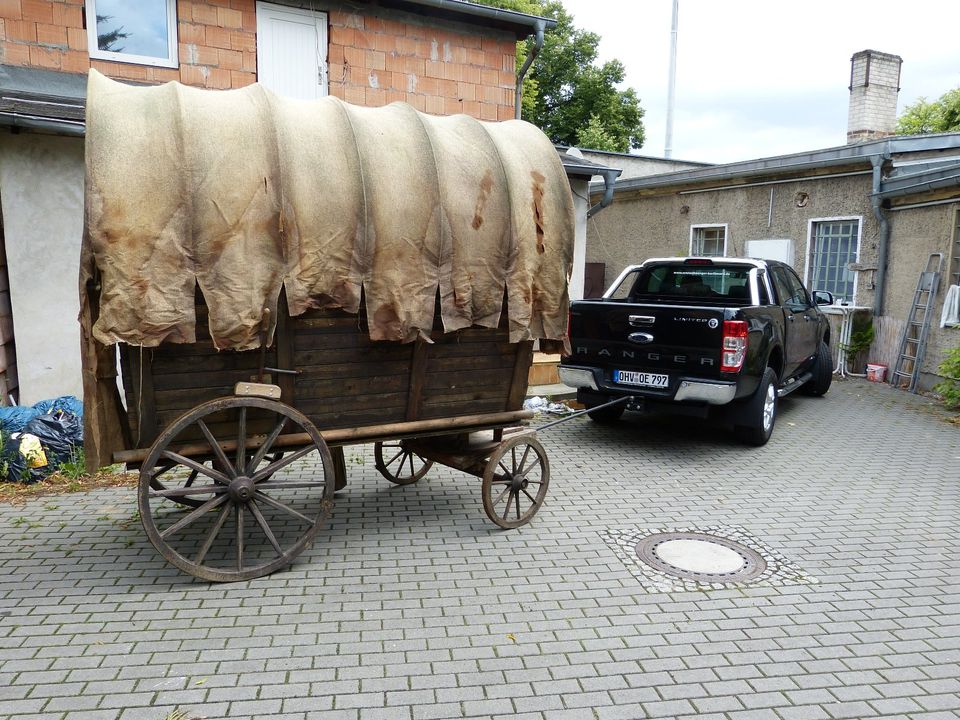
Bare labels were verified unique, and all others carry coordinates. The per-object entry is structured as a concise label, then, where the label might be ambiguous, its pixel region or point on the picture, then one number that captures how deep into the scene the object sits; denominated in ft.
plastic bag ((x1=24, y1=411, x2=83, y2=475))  21.62
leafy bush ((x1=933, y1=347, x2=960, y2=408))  32.78
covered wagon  12.62
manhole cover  15.43
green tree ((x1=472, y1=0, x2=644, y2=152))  119.03
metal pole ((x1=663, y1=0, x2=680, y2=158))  92.48
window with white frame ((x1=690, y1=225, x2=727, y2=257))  53.67
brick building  24.40
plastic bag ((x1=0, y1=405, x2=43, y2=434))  21.47
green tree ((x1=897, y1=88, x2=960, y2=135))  102.42
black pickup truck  23.24
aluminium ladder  37.55
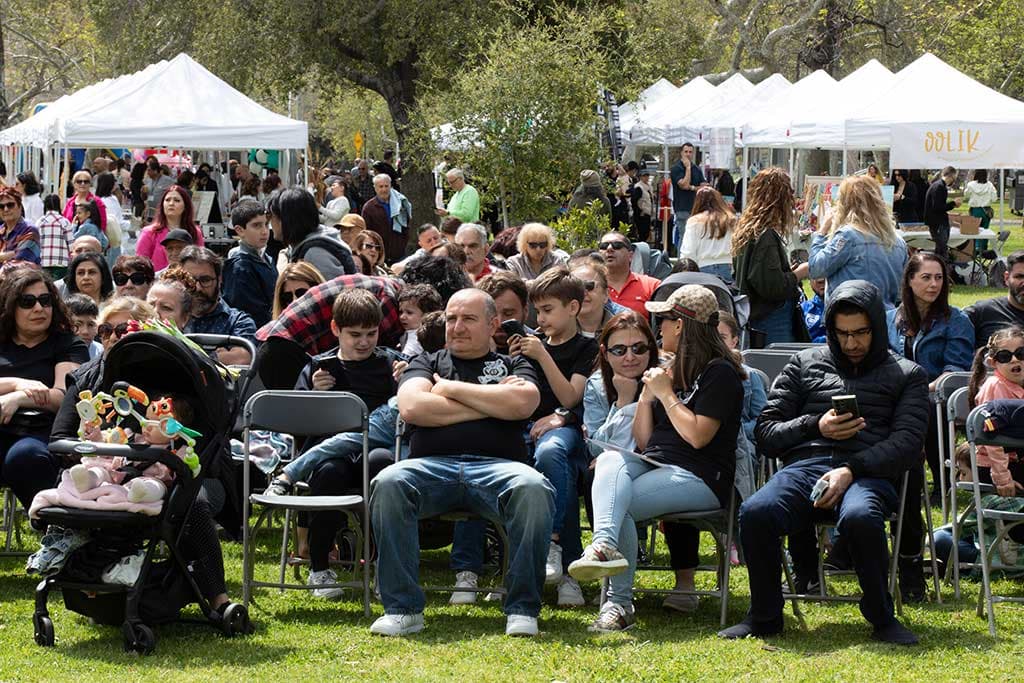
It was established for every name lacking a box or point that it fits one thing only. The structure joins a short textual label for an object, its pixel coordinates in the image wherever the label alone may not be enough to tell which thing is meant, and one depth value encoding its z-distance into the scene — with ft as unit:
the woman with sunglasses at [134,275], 45.63
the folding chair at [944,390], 38.04
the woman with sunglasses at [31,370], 35.73
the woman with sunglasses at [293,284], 43.11
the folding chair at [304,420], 34.04
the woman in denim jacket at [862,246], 47.46
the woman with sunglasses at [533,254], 52.49
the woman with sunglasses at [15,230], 61.10
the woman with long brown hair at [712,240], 59.84
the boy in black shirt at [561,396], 34.93
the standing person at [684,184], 125.04
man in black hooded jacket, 30.18
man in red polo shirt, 47.90
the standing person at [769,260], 48.64
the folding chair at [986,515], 31.87
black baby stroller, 30.04
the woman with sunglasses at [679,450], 31.93
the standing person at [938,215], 106.61
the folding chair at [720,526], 32.05
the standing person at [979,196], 138.35
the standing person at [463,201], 85.50
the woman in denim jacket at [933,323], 41.77
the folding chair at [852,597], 32.13
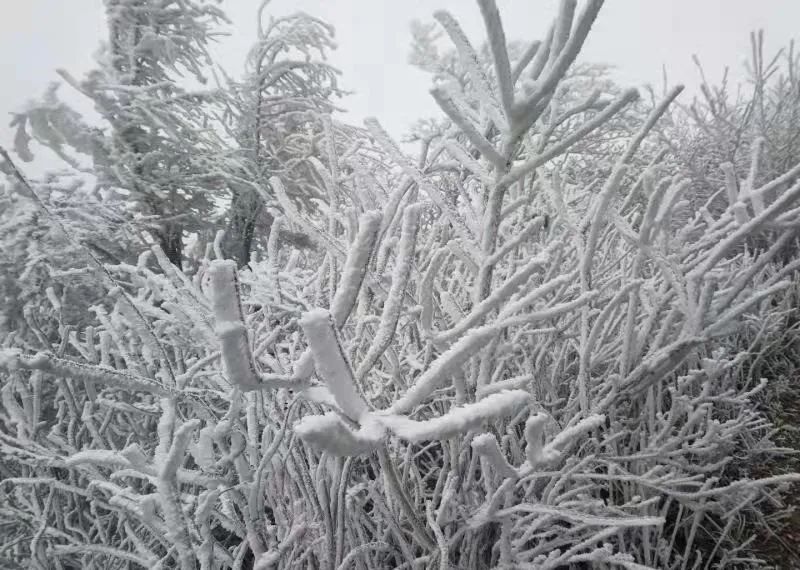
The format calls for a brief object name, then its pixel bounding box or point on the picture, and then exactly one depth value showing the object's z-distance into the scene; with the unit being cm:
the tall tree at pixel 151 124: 486
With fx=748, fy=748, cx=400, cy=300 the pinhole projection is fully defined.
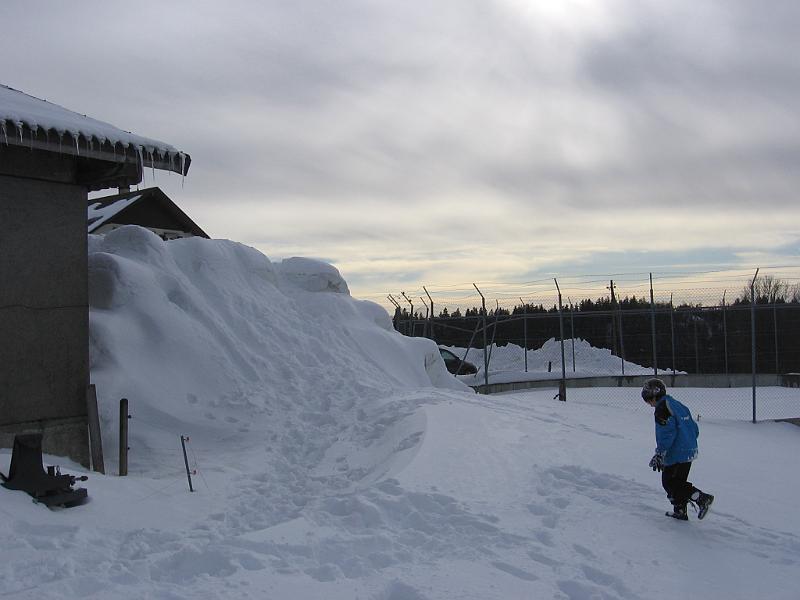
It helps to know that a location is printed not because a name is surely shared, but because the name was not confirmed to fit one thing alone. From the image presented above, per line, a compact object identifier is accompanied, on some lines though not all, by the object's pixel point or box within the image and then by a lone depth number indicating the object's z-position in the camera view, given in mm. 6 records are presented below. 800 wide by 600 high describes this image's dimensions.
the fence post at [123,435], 7652
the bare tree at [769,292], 23391
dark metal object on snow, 5941
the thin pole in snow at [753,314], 13844
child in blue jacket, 6465
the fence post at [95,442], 7898
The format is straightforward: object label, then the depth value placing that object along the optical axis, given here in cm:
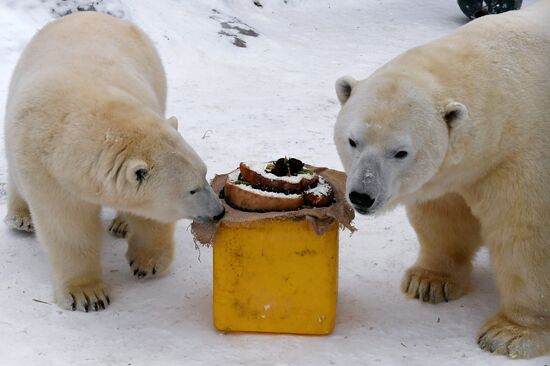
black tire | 1029
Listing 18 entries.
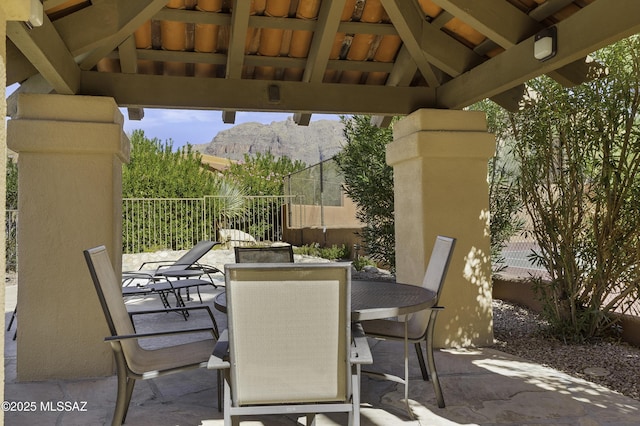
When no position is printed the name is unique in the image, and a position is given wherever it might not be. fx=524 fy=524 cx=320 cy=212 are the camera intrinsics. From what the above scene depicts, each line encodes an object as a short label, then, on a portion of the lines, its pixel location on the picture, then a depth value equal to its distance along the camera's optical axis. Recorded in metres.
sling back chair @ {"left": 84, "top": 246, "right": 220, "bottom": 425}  2.53
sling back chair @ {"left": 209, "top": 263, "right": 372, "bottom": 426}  2.01
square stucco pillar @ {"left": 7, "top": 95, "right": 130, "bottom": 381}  3.77
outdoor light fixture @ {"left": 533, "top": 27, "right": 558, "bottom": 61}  3.24
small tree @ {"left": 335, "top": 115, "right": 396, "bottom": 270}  7.20
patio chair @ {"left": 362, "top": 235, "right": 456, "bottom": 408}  3.15
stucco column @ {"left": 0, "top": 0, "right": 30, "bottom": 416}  1.53
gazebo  3.54
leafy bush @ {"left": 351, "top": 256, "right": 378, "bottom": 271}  8.99
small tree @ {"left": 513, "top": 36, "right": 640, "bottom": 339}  4.23
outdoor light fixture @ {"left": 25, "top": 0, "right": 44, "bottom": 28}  1.69
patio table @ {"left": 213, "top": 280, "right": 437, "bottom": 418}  2.71
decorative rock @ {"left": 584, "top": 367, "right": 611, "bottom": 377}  3.80
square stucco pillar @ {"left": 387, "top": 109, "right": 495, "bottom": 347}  4.57
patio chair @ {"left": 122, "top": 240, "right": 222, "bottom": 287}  6.62
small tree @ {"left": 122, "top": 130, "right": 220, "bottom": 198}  14.23
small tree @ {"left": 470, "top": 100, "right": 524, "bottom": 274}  6.73
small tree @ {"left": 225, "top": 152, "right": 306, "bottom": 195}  17.34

☆ ☆ ☆

_EXERCISE INSTRUCTIONS_: Give exactly those lines of the listing that run from its first line through the line with "window with white", leaving each picture out.

_THE COMPLETED TASK_:
Bare labels were verified unique, and all others carry coordinates. The per-object entry is structured as a concise label, then, where the label might be ambiguous, its pixel region or point on the picture, then one number that captures how deep into the scene the object sits; denominated in ft.
plastic bag ((x1=24, y1=411, x2=83, y2=475))  21.62
leafy bush ((x1=933, y1=347, x2=960, y2=408))  32.78
covered wagon  12.62
manhole cover  15.43
green tree ((x1=472, y1=0, x2=644, y2=152))  119.03
metal pole ((x1=663, y1=0, x2=680, y2=158))  92.48
window with white frame ((x1=690, y1=225, x2=727, y2=257))  53.67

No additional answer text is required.